02

83 10 4
                                    

Mulmed: Yuki, Marissa

PANGERAN PENCABUT NYAWA

Pagi yang sama dan kejenuhan yang sama pula di sekolah. Semua terlalu datar. Tanpa warna. Yuki menapakkan kakinya di petak keramik putih di ujung koridor lantai 2 sekolah. Dibiarkannya angin bermain-main dengan rambut ikalnya yang berwarna hitam pekat itu. Buku dengan sampul kulit cokelat yang beraroma manis bertengger di tembok koridor yang tingginya hanya sepanggul. Sang buku cokelat akan tampak kesepian tanpa pulpen hitam dan segelas susu kedelai hangat yang terjaga aman dalam botol minum blue-gray milik Yuki. Hari ini awan mulai bergelayut menyatu di langit sana. Akan hujan, sepertinya.

"Uki!" suara langkah kaki yang terburu waktu beriringan dengan panggilan itu

"Ya?" Yuki berbalik dan menyunggingkan simpul manis di bibirnya yang rona oleh pelembab bibir pada teman nya, Marissa

"Buruan kuy ke kantin" Marissa menarik lengan Yuki yang tertawa kecil melihat gadis di depannya dengan raut wajah "sedang dalam keadaan darurat"

"Sabar Ca, barang ku masih nengger noh" Yuki menoleh berbalik pada kekasihnya–sang buku cokelat.

"Ribet elah. Yaudah buru." Marissa merelakan genggamnya lepas

________________________

Yuki menyudahi santap siangnya dengan teguk terakhir segelas air putih, lalu memandang seksama gadis yang kerap disapa Icen–ica centil–itu menghayati tiap lumatan baso dalam mulutnya.

"Paan liat-liat? Nge fans?" Marissa menyambar kaleng soda yang berada di depannya ketika menangkap basah Yuki sedang memperhatikannya begitu intens. Yuki hanya terkekeh kecil melihat gelagat temannya yang sudah sedari dulu menjadi temannya, dan akan tetap begitu.

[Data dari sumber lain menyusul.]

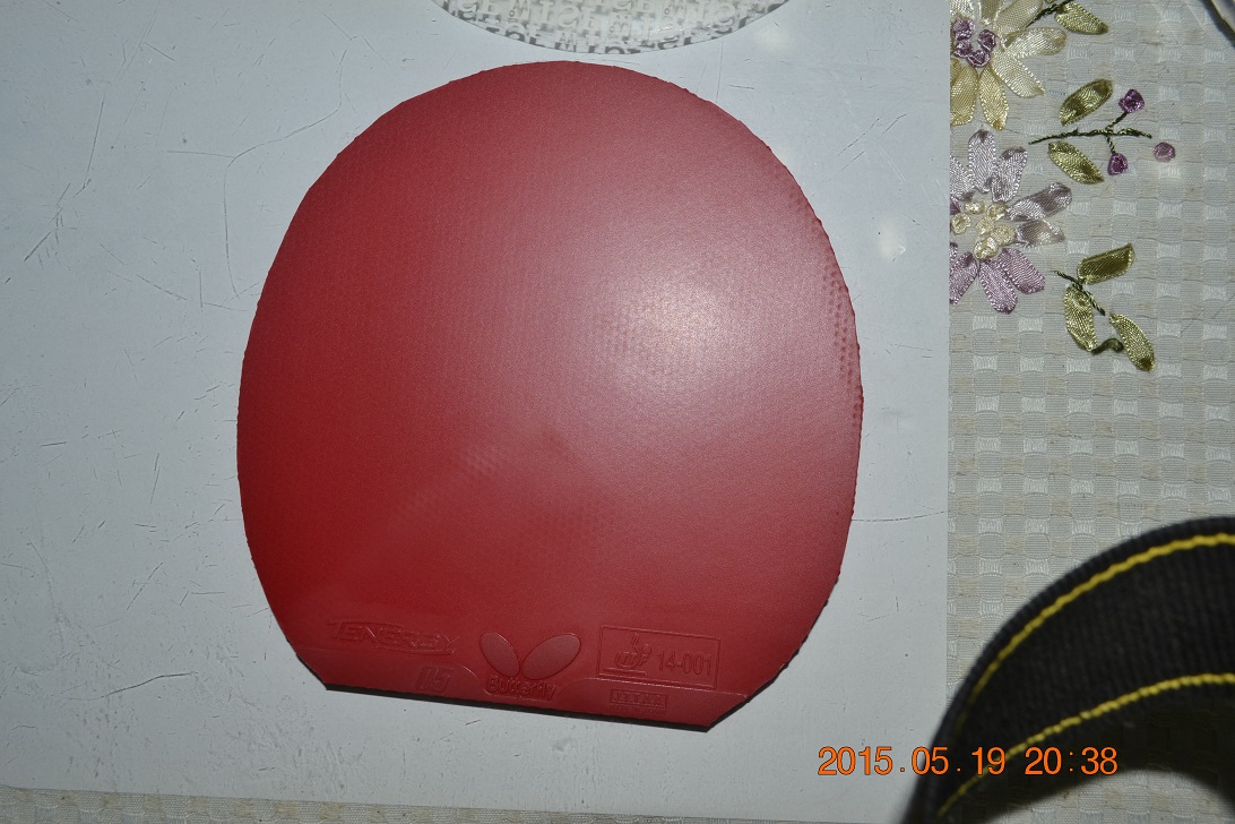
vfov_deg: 40.0
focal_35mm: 33
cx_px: 618
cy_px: 412
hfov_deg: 57.2
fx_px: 1132
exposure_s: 1/60
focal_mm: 22
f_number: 8
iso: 100
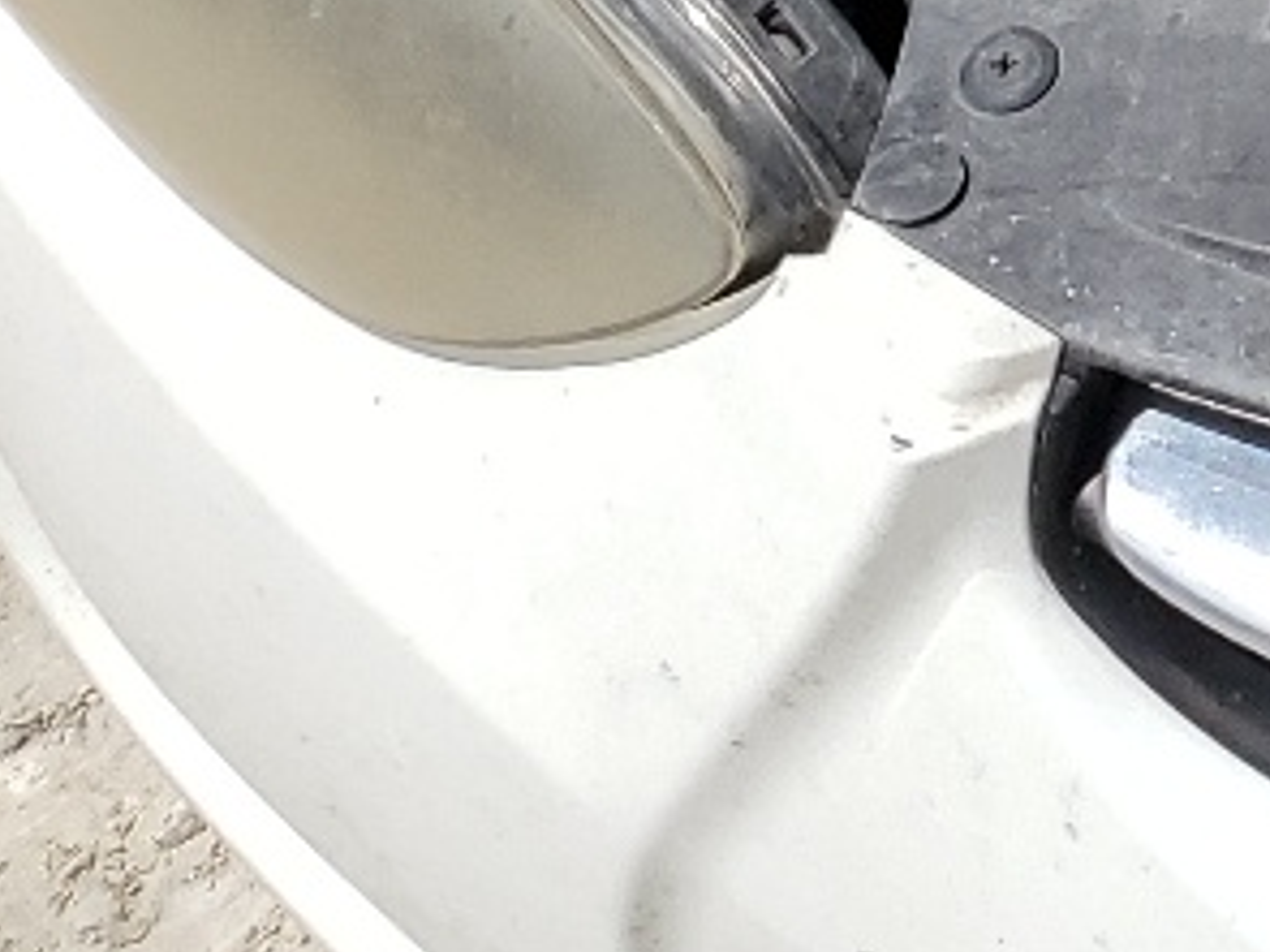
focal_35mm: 141
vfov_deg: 9.9
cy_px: -827
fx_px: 5171
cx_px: 3367
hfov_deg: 11.0
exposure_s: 1/10000
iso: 50
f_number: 1.5
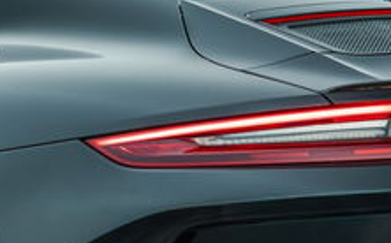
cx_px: 7
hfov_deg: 8.1
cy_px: 208
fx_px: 2761
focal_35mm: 259
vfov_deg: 5.0
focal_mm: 55.1
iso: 160
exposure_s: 1/160
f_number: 2.8
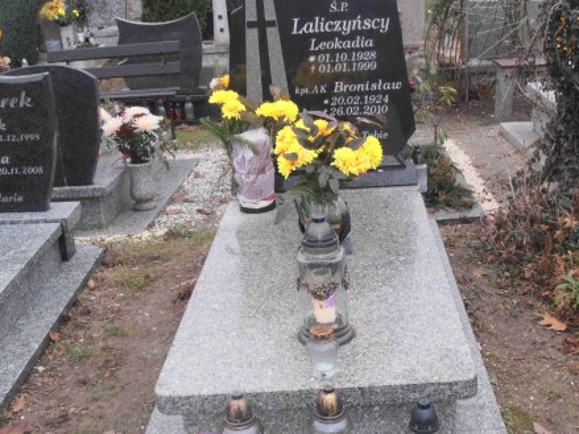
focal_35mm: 54
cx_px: 350
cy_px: 239
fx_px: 903
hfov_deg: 35.4
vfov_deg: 27.0
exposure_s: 1/40
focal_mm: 6.61
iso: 125
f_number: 3.9
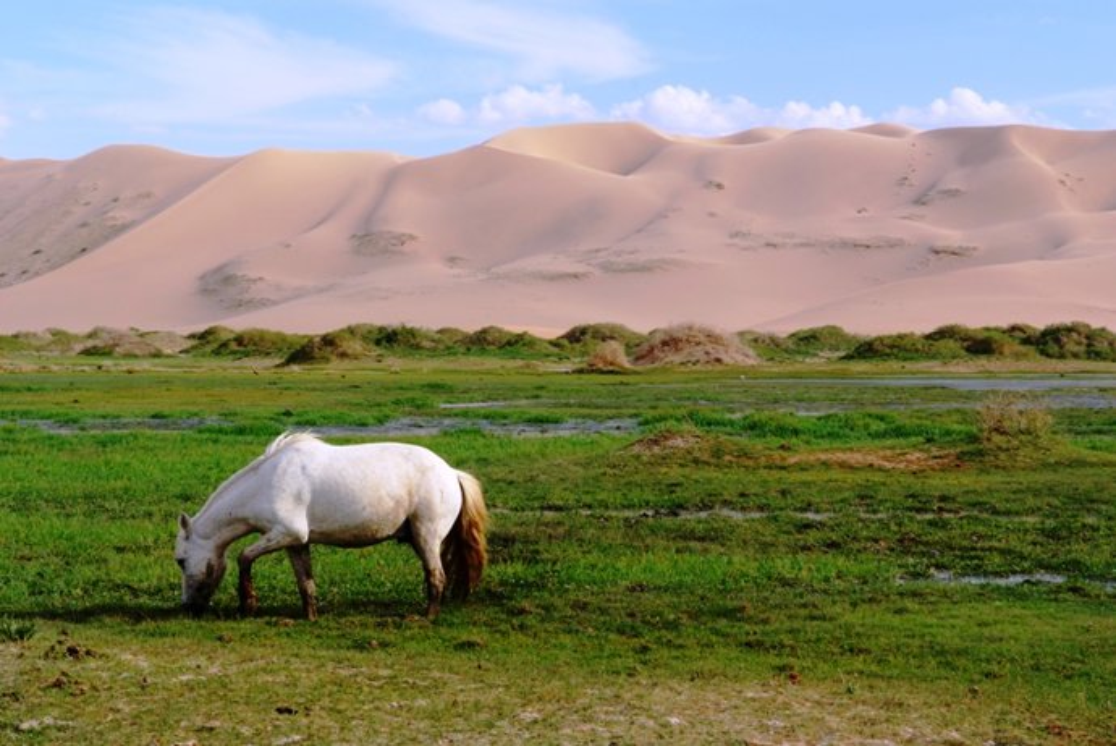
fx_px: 2575
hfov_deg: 24.5
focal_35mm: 83
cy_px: 373
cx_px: 558
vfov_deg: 16.5
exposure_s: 1/80
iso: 100
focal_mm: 55
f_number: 14
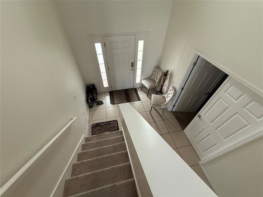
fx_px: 106
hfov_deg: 102.1
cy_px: 98
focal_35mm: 14
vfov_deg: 85.6
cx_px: 132
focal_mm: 2.22
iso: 320
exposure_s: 1/96
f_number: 2.2
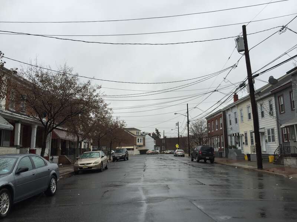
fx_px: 249
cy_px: 111
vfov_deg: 48.2
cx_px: 148
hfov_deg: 61.7
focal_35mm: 29
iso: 32
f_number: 2.2
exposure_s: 1/282
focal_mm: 4.15
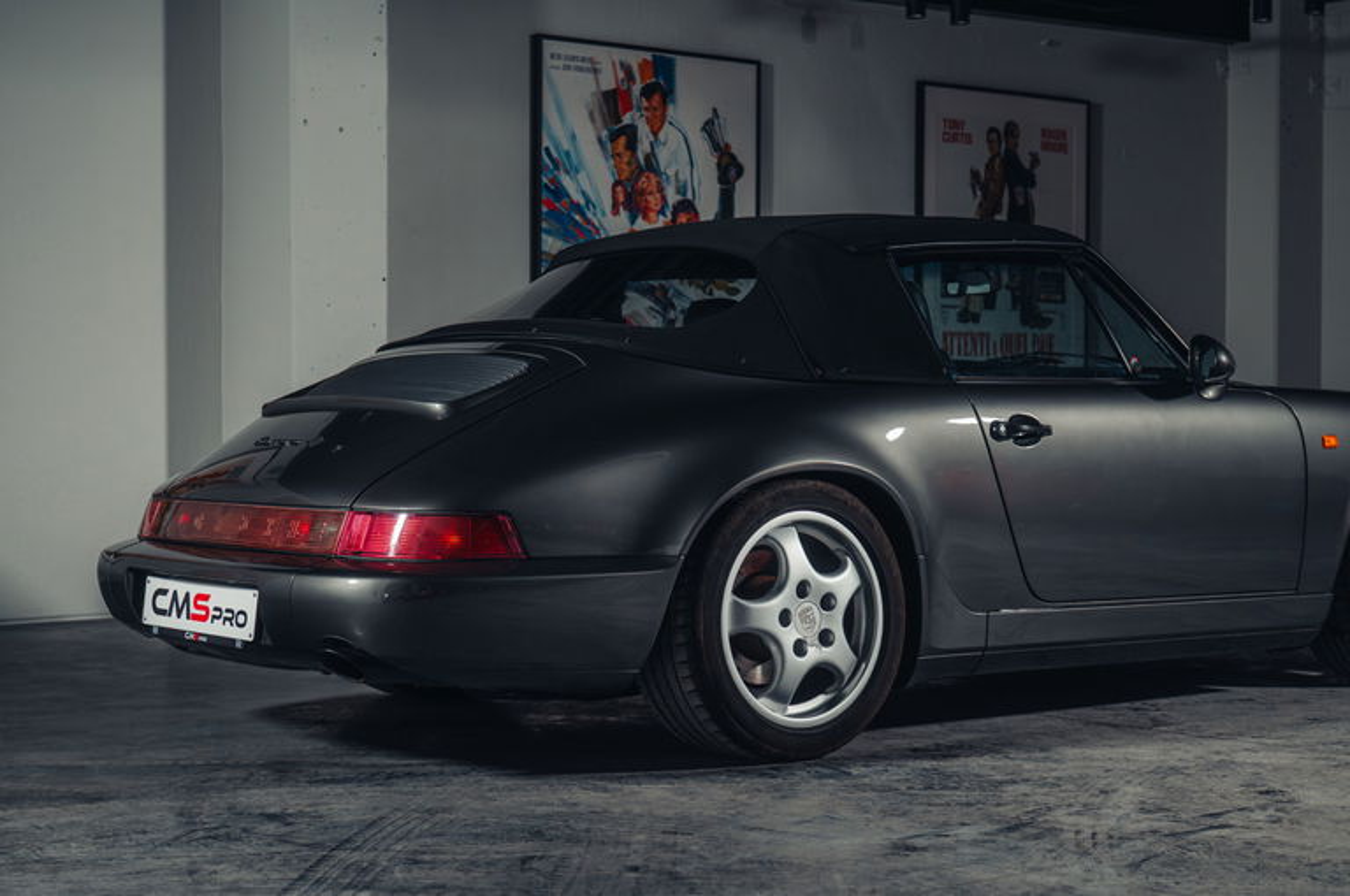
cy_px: 448
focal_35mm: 60
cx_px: 675
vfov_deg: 22.6
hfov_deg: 33.4
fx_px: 2247
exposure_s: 1/125
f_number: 5.6
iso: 800
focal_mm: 60
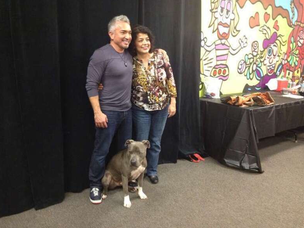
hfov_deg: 51.4
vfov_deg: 39.6
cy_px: 116
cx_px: 148
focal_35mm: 36
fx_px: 316
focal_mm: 4.28
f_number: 2.4
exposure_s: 1/20
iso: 400
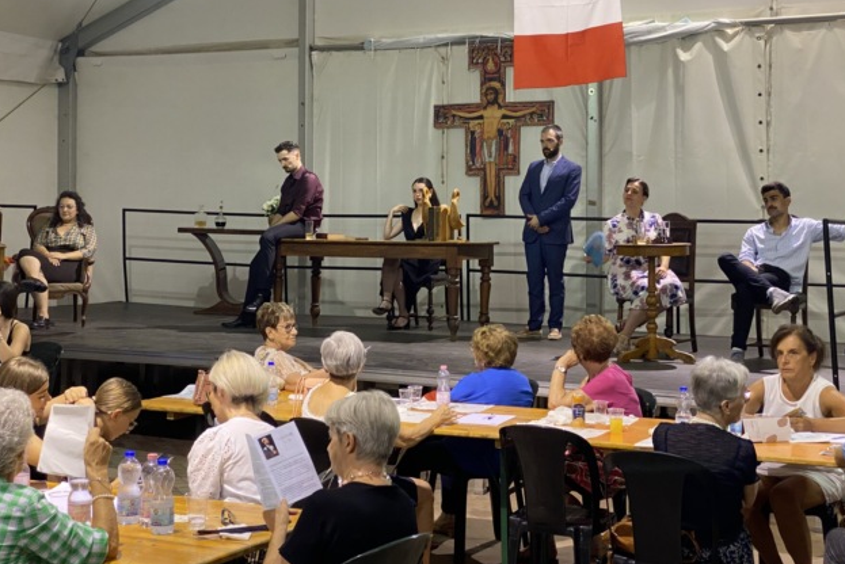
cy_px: 225
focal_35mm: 59
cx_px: 392
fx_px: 1385
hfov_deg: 33.9
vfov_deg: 23.0
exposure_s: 1/50
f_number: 2
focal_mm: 6
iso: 250
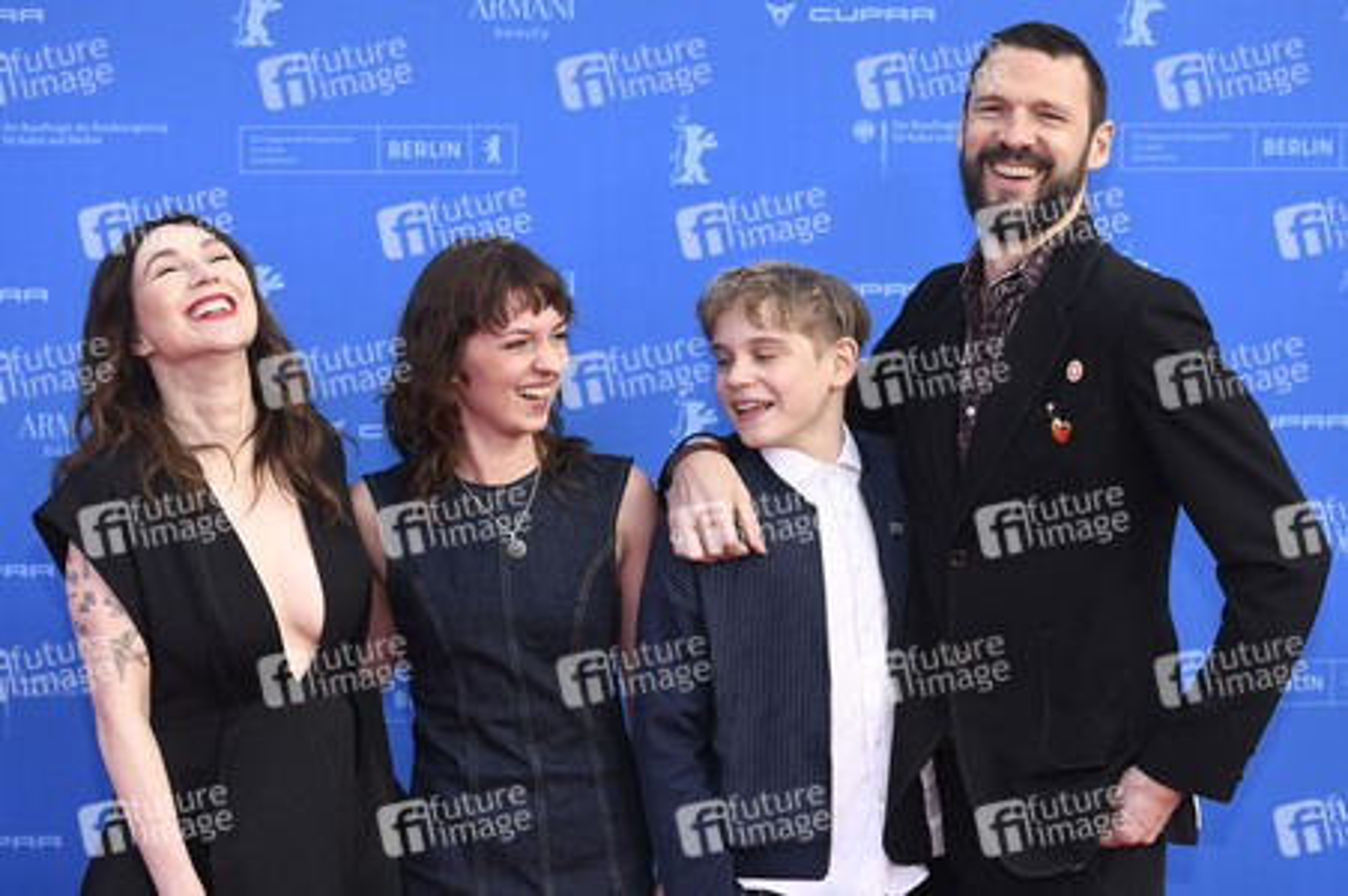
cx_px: 674
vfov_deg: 19.4
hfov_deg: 28.9
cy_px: 448
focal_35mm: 70
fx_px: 2619
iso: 640
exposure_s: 1/800
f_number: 3.5
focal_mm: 70
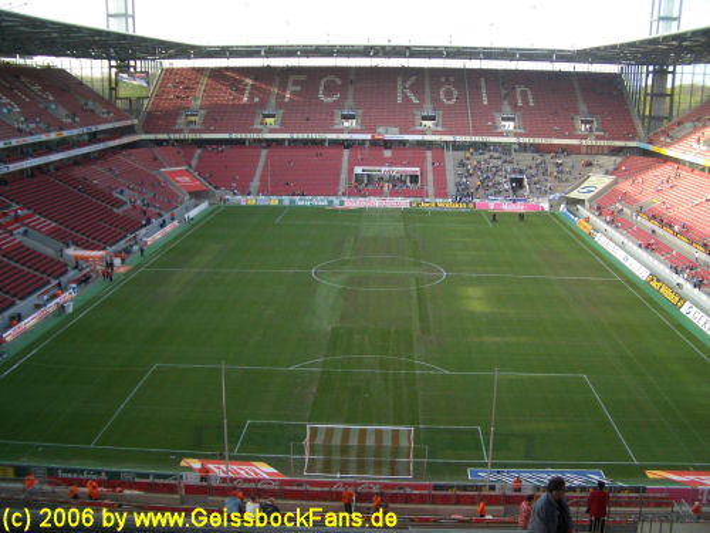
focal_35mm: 35
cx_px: 355
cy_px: 266
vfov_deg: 40.7
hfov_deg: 52.6
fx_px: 718
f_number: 2.6
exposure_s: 1/160
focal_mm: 5.8
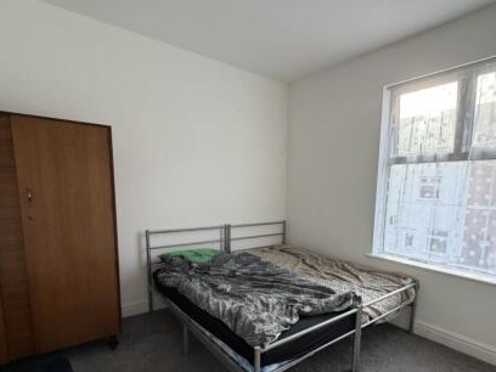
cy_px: 229
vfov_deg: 65.1
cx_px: 294
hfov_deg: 80.9
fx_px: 287
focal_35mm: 20
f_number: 2.2
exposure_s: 1/121
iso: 160
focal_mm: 2.22
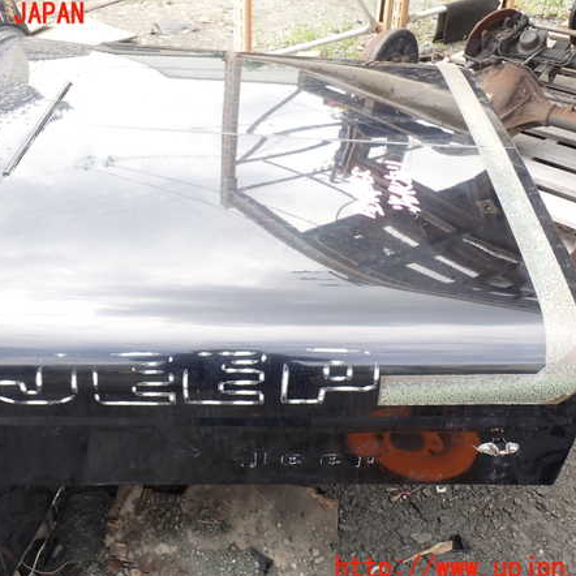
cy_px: 292
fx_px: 678
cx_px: 238
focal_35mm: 36
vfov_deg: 46.0
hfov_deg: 45.9
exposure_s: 1/160
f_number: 3.2
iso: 100
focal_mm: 5.4
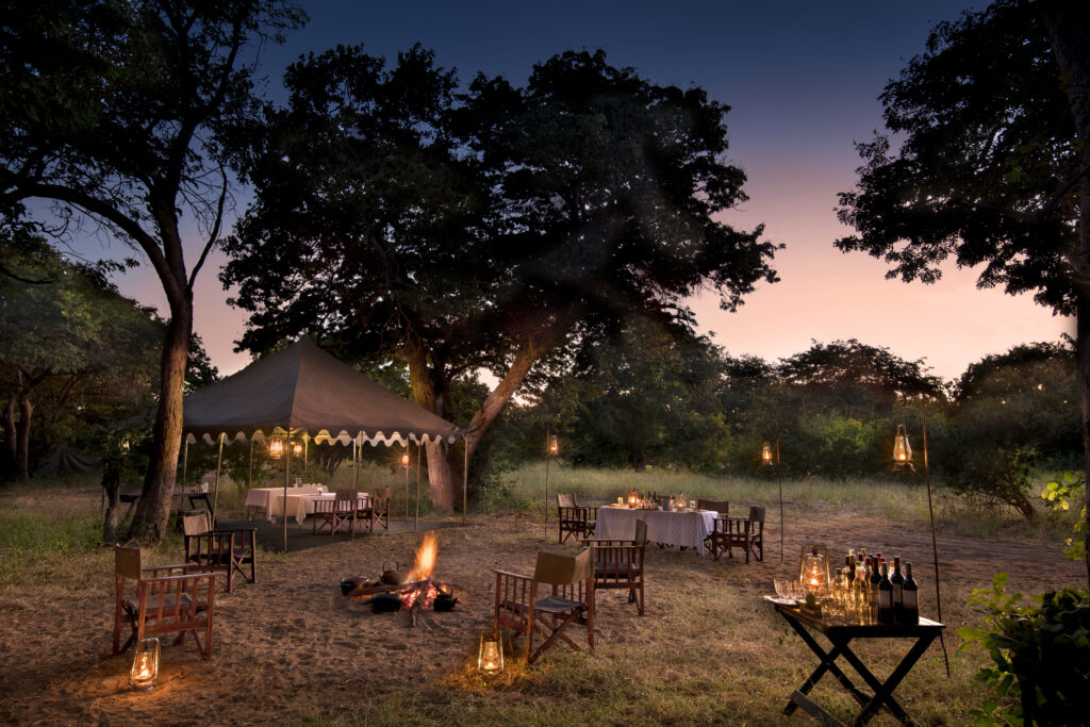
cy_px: 364
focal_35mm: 25
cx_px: 545
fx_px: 757
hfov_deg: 71.5
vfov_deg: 51.3
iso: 200
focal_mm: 25
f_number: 8
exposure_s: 6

Tanpa disangka Marissa terbatuk saat membelalak tepat ke arah belakang punggung Yuki yang duduk di kursi panjang tosca kantin. Tanpa perintah Yuki ikut menolehkan pandangannya ke arah yang membuat temannya tersedak barusan. Tepat di pandangannya hanya ada Rafi. Iya, Rafi, seorang laki-laki yang menyebalkan dengan suara tawa nyaring dan taring yang selalu terpamer ke khalayak ketika ia tertawa atau hanya sekedar tersenyum. Lelaki jangkung dengan kulit terang dan hidung mancung itu adalah musuh bebuyutan Yuki semenjak minggu pertama di kelas VII. Bagi Yuki insiden air minum dan pel itu takkan pernah terhapus dari buku catatan dosa, sekalipun tintanya memburam.

"Apasih Ca? Liatin Rafi udah kaya ciwi2 ganjen di sekolahan aja. Masuk genk si Amel yak?"

"Ih! Burem lu ya? Itu ada cowo kaya oppa oppa kiyowo tau ga." Marissa setengah membentak.

"Otak lu oppa oppa mulu. Kalo belum mirip Sehun ogah liatnya"

"Ngomen mulu ah!" Marissa membelokkan arah pandang Yuki ke arah lelaki itu dengan kedua tangan menempel pada pipi Yuki

"Mana? Situ kali yang burem."

"Lama. Keburu pergi dia." Marissa kembali duduk manis dengan kaki tersilang di kursinya.

"Bacot elah" Yuki mengeluarkan permen karet mint yang akan segara berulang ia lumat di mulutnya.

Dering bel memekkan telinga siapa saja yang mendengarnya menggema nyaring di seluruh sudut sekolah. Waktunya kembali terduduk rapi di kursi-kursi yang tersusun monoton di kelas. Mendengarkan, mencatat, memahami, menghafal, dan mengerjakan, kemudian begitu terus berulang. Ini semua memuakkan. Membuat Yuki ingin melangkahkan kakinya dengan cepat, mengalahkan angin, lalu melompat dari tempat yang lebih tinggi daripada langit, terjun, dihisap dingin dan birunya samudera, lalu terperangkap dalam sesak tanpa oksigen yang membuat jantungnya melemah, hingga paru-parunya kembali dipenuhi oksigen, dan akhirnya jantungnya berdegup lebih kencang daripada cahaya, kemudian meledak.